- [Feb. 8 - updated to focus the proposal on the proposal jury program, shortened it based on feedback]
- [Apr. 13 - paused and submitted instead to the ATOM Accelerator RFP]
Hi Cosmos, I’m Josh, one of the leaders of the Validator Commons. We’ve been active in Cosmos for a while now, and would love some feedback on this proposal to help get the project funded and staffed!
Summary
- The Validator Commons is a nonprofit coalition of validators working to improve validator governance and foster validator leadership through experiments like town hall debates, proposal juries, and tooling co-ops
- We’re asking for 3000 ATOM to help us continue our validator jury experiments as well as a community organizer and researcher to support additional governance experiments and research (e.g. running a Pol.is conversation for a Hub proposal) related to the Hub
About the Validator Commons
The Validator Commons began as an effort by representatives from validators and non-profit organizations like Metagov to define technical standards and best-practices in proof-of-stake governance in response to a big list of problems that we felt were holding back validator governance. In particular, we believe that validators themselves need to be the ones researching, implementing, and taking responsibility for improvements to the validator ecosystem—and they need to be able to do this without always looking to foundations and founding teams for support.

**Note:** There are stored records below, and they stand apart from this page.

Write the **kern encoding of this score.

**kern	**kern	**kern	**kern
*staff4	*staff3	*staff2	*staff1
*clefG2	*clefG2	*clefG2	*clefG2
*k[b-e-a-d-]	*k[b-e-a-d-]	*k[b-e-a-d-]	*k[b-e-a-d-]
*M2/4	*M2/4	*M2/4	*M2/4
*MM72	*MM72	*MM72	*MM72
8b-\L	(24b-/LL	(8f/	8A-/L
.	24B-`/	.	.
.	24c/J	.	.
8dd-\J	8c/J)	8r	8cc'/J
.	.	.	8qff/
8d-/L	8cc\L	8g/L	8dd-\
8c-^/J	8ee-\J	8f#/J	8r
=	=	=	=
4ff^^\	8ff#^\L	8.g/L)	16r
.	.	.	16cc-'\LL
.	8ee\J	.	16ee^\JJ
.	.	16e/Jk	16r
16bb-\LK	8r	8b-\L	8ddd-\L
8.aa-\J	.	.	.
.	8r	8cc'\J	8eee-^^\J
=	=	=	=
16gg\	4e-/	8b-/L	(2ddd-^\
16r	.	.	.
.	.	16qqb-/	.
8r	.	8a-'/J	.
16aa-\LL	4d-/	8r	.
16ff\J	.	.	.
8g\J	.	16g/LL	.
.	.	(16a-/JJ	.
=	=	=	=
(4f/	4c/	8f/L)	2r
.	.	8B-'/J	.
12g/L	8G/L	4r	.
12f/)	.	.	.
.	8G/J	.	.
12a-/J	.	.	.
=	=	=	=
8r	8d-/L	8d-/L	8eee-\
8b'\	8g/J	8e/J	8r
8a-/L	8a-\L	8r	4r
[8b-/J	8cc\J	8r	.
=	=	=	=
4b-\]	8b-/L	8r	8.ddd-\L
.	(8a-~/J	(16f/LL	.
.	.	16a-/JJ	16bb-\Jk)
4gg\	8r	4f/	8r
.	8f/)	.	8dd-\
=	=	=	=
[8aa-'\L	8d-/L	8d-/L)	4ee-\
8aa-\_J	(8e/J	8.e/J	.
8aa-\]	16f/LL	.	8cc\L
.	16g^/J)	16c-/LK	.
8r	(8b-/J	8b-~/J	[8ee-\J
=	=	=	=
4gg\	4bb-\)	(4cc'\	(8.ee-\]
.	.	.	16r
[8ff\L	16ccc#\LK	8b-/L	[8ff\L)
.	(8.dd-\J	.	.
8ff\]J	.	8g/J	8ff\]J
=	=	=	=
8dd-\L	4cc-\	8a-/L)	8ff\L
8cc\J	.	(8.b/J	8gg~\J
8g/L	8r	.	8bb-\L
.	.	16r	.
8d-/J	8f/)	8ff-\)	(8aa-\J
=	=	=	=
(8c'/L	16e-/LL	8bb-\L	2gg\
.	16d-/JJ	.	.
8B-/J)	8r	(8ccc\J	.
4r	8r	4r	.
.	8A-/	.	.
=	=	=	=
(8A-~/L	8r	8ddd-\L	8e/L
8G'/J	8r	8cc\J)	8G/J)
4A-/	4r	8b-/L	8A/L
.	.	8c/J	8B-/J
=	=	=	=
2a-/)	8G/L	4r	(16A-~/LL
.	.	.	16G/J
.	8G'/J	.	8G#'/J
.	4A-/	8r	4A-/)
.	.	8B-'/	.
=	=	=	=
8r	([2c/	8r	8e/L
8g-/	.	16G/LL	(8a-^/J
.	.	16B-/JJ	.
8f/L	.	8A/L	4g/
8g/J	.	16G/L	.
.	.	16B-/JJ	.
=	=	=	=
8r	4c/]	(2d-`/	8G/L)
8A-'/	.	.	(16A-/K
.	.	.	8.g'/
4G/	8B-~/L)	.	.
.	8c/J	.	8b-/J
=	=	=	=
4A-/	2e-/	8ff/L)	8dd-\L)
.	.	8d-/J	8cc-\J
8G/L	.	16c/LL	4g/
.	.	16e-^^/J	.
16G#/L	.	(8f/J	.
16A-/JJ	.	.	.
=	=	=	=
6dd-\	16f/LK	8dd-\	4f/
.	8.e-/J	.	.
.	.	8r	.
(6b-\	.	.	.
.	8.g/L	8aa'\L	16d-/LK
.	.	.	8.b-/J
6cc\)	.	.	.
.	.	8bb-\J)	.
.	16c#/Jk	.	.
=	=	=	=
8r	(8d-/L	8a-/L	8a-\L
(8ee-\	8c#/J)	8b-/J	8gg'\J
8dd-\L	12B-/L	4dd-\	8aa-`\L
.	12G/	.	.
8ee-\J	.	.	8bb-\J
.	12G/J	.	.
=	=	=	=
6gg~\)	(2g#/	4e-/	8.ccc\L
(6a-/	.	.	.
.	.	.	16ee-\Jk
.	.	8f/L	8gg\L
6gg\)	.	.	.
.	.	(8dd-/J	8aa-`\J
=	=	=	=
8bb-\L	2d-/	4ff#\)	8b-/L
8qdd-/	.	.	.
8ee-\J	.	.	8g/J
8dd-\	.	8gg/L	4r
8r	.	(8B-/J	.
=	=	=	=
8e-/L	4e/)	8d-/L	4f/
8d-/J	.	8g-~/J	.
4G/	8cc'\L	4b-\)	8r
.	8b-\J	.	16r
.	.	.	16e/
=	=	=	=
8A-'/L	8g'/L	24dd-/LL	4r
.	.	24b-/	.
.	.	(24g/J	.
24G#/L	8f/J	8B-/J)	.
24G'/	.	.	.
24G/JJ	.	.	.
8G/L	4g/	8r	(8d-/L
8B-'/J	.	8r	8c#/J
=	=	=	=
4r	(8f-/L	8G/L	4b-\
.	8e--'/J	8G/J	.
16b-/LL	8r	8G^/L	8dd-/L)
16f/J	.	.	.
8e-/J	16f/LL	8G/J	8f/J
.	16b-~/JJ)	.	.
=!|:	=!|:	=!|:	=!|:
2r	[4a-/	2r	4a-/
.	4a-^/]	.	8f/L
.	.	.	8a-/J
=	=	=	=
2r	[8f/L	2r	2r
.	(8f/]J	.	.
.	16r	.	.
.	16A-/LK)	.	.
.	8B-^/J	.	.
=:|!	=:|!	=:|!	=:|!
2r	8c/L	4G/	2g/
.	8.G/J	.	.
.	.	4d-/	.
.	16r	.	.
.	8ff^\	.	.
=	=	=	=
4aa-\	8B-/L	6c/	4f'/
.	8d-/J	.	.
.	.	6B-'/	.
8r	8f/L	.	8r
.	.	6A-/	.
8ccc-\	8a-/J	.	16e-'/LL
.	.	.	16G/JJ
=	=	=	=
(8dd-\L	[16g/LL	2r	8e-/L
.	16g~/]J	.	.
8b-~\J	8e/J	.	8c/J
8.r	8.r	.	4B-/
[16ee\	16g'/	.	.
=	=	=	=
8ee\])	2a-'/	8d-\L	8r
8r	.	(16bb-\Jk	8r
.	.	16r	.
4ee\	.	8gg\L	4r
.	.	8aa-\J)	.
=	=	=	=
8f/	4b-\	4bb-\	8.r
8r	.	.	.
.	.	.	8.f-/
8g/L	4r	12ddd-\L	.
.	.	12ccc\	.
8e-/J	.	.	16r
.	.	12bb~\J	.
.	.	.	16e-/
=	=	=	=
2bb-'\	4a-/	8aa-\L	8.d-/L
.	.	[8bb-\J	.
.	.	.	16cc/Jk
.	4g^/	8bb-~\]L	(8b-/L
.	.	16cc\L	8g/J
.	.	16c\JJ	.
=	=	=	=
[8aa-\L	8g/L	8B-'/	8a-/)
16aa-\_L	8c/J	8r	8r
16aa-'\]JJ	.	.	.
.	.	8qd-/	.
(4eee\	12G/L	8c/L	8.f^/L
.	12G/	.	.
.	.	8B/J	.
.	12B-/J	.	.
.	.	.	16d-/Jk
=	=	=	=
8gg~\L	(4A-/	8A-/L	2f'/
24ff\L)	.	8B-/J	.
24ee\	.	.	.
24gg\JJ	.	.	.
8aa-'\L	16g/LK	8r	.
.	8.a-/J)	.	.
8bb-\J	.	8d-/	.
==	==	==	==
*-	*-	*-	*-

Since launching at Consensus 2022, we’ve (1) created a shared vision in the Commons declaration, (2) developed several versions of a governance participation assessment for validators, (3) organized well-attended validator workshops at Consensus, Nebular, Cosmoverse, Staking Summit, and (4) piloted new validator-support systems including proposal juries, town halls, notably on ATOM 2.0, validator-led peer review, and a tooling/research pool. Our members have also produced several pieces of research related to PoS governance, ranging from groundwork toward a Juno constitution to decision frameworks for evaluating proposals to studies of belief and ideology in crypto.
Mission
- to improve validator governance
- to foster validator leadership
- to improve the governance of proof-of-stake blockchains
Team
The Validator Commons is a membership-based body open to all validators. Our team is subject to change and growth based on our evolving membership.
- Joshua Tan, Metagov | LinkedIn / Twitter
- Daniel Hwang, ex-Stakefish | Twitter / LinkedIn
- Reena Shtedle, Citadel.one | Twitter / LinkedIn
- Tim Webster, RMIT | LinkedIn
- Damien Bonello, Simply Staking | Twitter
- Zafercan Cakir, Stake&Relax | LinkedIn
- Othman Gbadamassi, Chainflow | Twitter
- David Fortson, LOA Labs | Twitter / LinkedIn
- Avi, Kleomedes | Twitter
- Vic Kaul, Chorus One | LinkedIn
- Jay Jeong, a41 | Twitter / LinkedIn
- Ellie Rennie, RMIT | Twitter / LinkedIn
- and many others
Governance
Funding will be used to support a community organizer and dedicated research staff. To prevent conflicts-of-interest in spending and to ensure that spending benefits all validators (and not just the most active participants of the Commons), all fund expenses will be governed by Metagov, a 501c3 nonprofit in the US dedicated to supporting digital governance.
Details
The Validator Commons is a non-profit coalition of aligned validators and allies. We believe that governance matters. This grant will help support three concrete activities of the Commons:
- Validator Juries. Intended to increase the quality and quantity of validator participation in governance, save validators time, enable validator specialization, and improve proposal quality.
- Policy Research. Focused on generating discrete proposals to improve governance.
- In-Person Workshops. To build community, educate validators, and explore the future of PoS governance.
Deliverables
As part of this grant, we will run at least two additional validator juries.
Further, we will develop and publish on the Hub forums at least one fully-developed governance proposal describing a discrete improvement to the governance, decision-making process, and or community management of the Hub.
To ensure transparency and build trust, we will publish a progress report in 6 months so that the Cosmos community can better understand how funds have been spent and can evaluate the return on its investment. The report will be posted to this forum.
Amount
3000 ATOM.
Governance votes
The following items summarize the voting options and what it means for this proposal:
YES - you believe that validator governance and validator leadership are important and thus wish to fund the Validator Commons work to improve them
NO - you don’t believe that validator governance or leadership is important and thus do not agree to fund the Commons
NO WITH VETO - A ‘NoWithVeto’ vote indicates a proposal either (1) is deemed to be spam, i.e., irrelevant to Cosmos Hub, (2) disproportionately infringes on minority interests, or (3) violates or encourages violation of the rules of engagement as currently set out by Cosmos Hub governance. If the number of ‘NoWithVeto’ votes is greater than a third of total votes, the proposal is rejected and the deposits are burned.
ABSTAIN - You wish to contribute to quorum but you formally decline to vote either for or against the proposal.